Part 3: Death does not discriminate
My siblings ( Khonsavanh, Vorada) and I cross over to Thailand with our grandmother and step-grandfather at the beginning of 1975. My mom ask an acquaintance of hers’ and my stepfathers’ to bring us across. She picks that particular man to guide my grandparents across, because he is an experienced “guide” and he knows the safe route to take to avoid the authorities on both sides.
Once we cross, we meet my mom and step-dad at the Thai border close to the Mekong River. It was a bittersweet moment for my mom. She is beyond relief that we have made it safely, but overwhelm by an inconsolable grief that there is one missing. Before my mother can even voice her fear and what she already suspects, I blurt out what everybody already knows: Paramy is dead.
I was only four when my sister passed so I do not remember my mom’s reaction or understand what it means to lose a child. It would not be until years later that my mom finally shared her grief with me.
My mom believes in reincarnation and that belief helps her find a modicum of peace as much as can be experienced by someone who looses a loved one. When I was nine months pregnant, my mother had a dream about my sister. In the dream my sister tells my mom that her legs hurt and she ask my mom, “Mom, can I come live with you so you can take care of me?” My mom looks at her and said sadly , ” Baby, I’m too old for you to be born with me again, but you can come live with your sister instead.” My mom calls me the next day to tell me she knows what sex my unborn child is going to be. She tells me I was going to have a girl. I ask her how does she know because my husband and I had tried to go find out months earlier, but the doctor couldn’t tell from the ultrasound. The baby keeps hiding its gender.
With conviction, my mom said it is going to be a girl because she had a dream about my sister. My mom said since my sister can’t be reborn with her , my sister is going to reborn as my daughter. Sure enough, I gave birth to a girl. In honor of my mother and sister, my daughter’s middle name is Paramy.

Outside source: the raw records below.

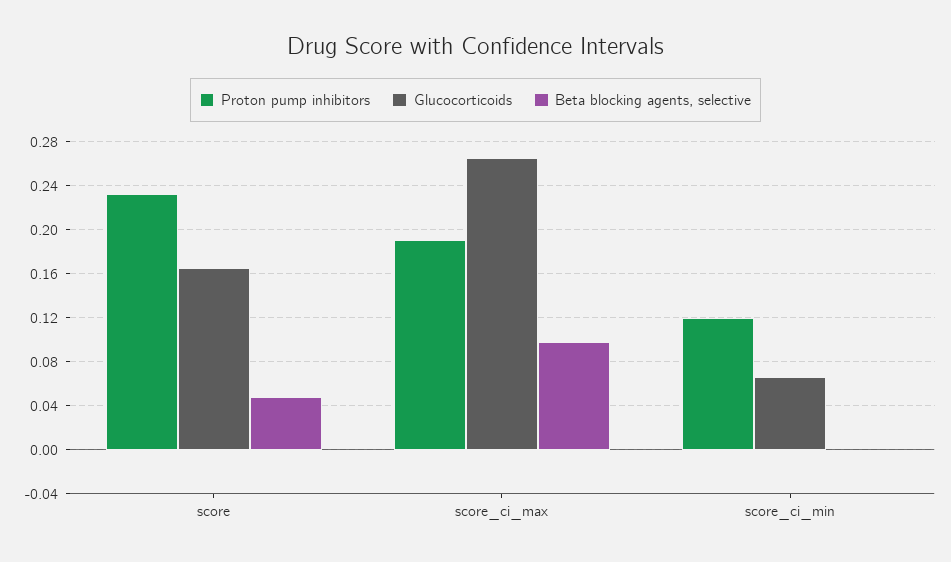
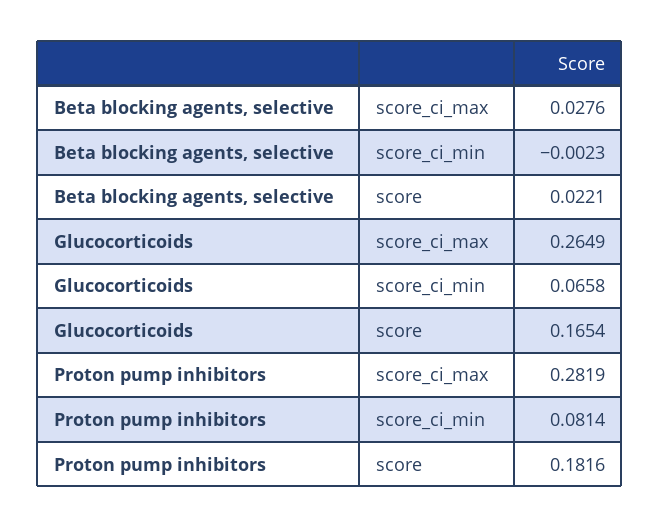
  {
    "Proton pump inhibitors": {
-     "score": 0.23,
+     "score": 0.1816,
-     "score_ci_max": 0.19,
+     "score_ci_max": 0.2819,
-     "score_ci_min": 0.12
+     "score_ci_min": 0.0814
    },
    "Glucocorticoids": {
      "score": 0.1654,
      "score_ci_max": 0.2649,
      "score_ci_min": 0.0658
    },
    "Beta blocking agents, selective": {
-     "score": 0.05,
+     "score": 0.0221,
-     "score_ci_max": 0.1,
+     "score_ci_max": 0.0276,
      "score_ci_min": -0.0023
    }
  }

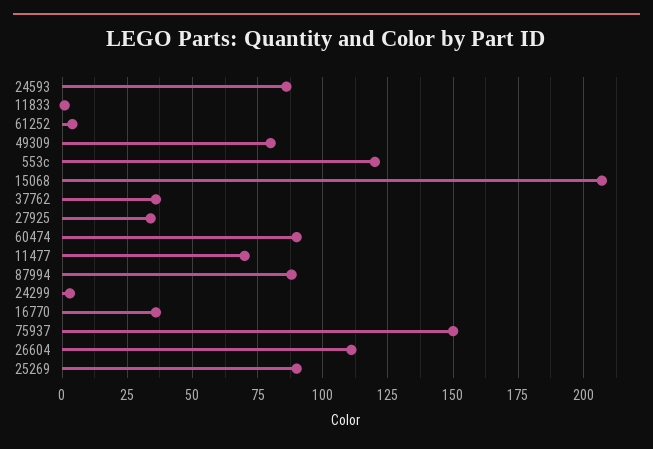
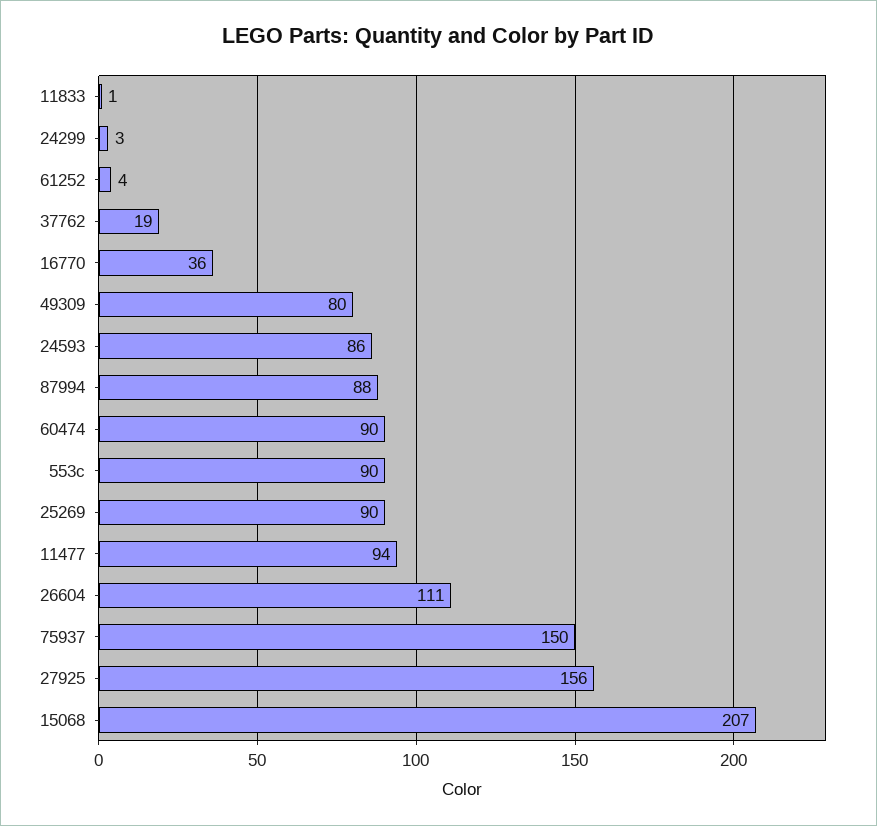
  {
    "24593": 86,
    "11833": 1,
    "61252": 4,
    "49309": 80,
-   "553c": 120,
+   "553c": 90,
    "15068": 207,
-   "37762": 35,
+   "37762": 19,
-   "27925": 35,
+   "27925": 156,
    "60474": 90,
-   "11477": 70,
+   "11477": 94,
    "87994": 88,
    "24299": 3,
    "16770": 36,
    "75937": 150,
    "26604": 111,
    "25269": 90
  }

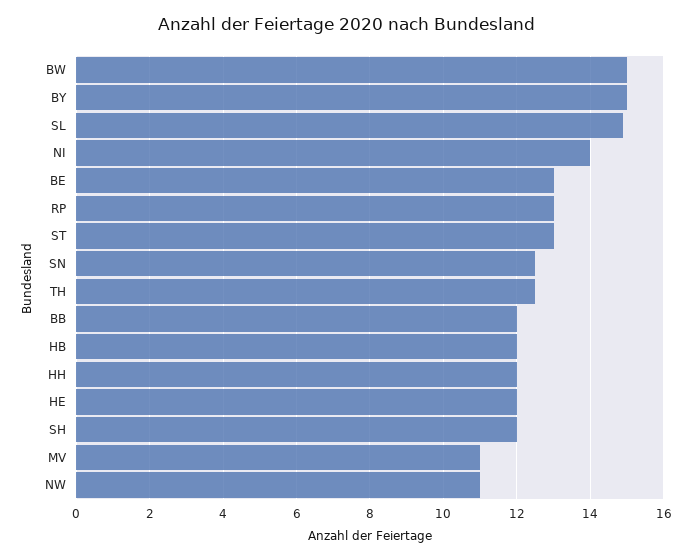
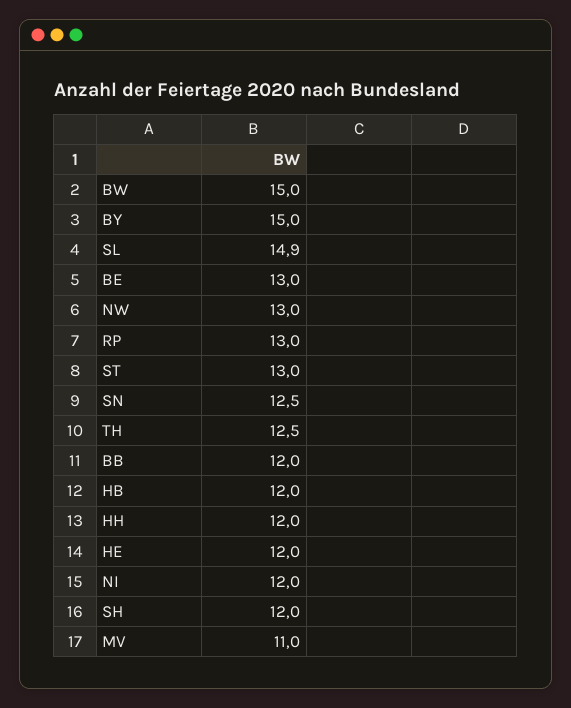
  {
    "BW": 15,
    "BY": 15,
    "SL": 14.9,
-   "NI": 14,
+   "NI": 12,
    "BE": 13,
    "RP": 13,
    "ST": 13,
    "SN": 12.5,
    "TH": 12.5,
    "BB": 12,
    "HB": 12,
    "HH": 12,
    "HE": 12,
    "SH": 12,
    "MV": 11,
-   "NW": 11
+   "NW": 13
  }

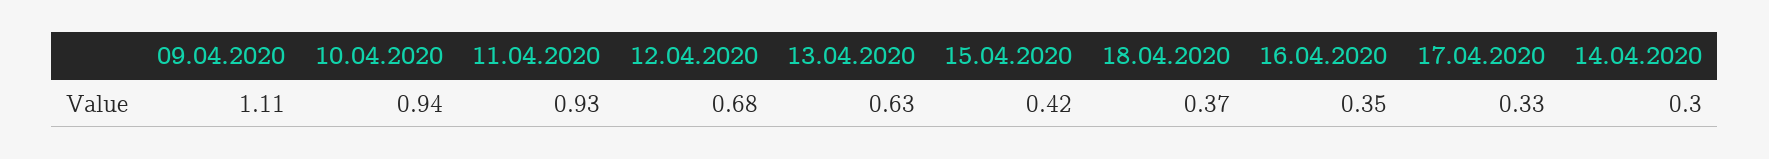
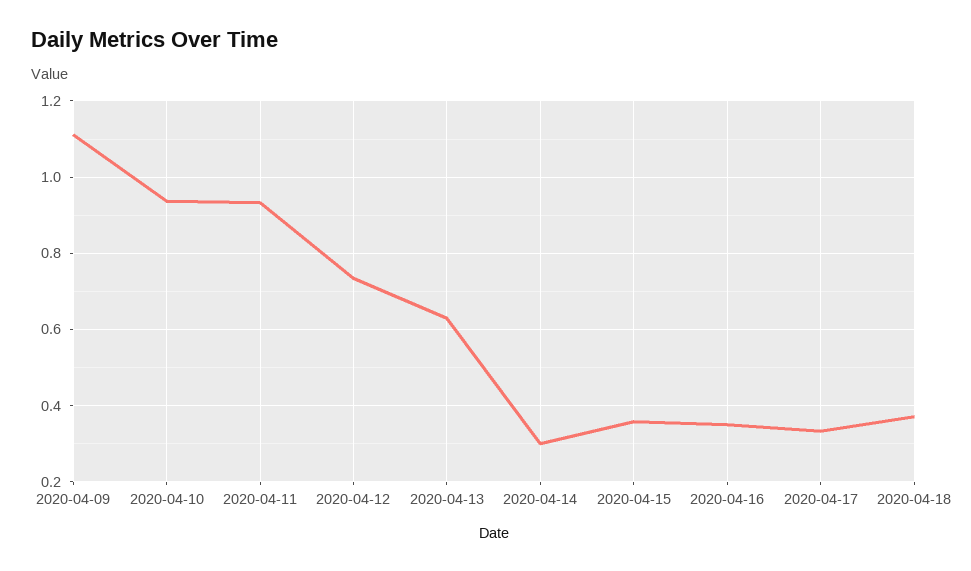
  {
    "09.04.2020": 1.11,
    "10.04.2020": 0.94,
    "11.04.2020": 0.93,
-   "12.04.2020": 0.68,
+   "12.04.2020": 0.74,
    "13.04.2020": 0.63,
-   "15.04.2020": 0.42,
+   "15.04.2020": 0.36,
    "18.04.2020": 0.37,
    "16.04.2020": 0.35,
    "17.04.2020": 0.33,
    "14.04.2020": 0.3
  }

When my daughter is about two months old, my mom and dad comes to visit me. She truly believes that my daughter is my sister reborn especially after she sees the birth mark (mongolian spot) on my daughter’s left ankle. My sister also had a mongolian spot on her left ankle and she had curly hair. Just with those two characteristics, my mom is convinced. Who am I to argue or tell her it is just a coincidence? If it eases her pain of losing my sister then so be it.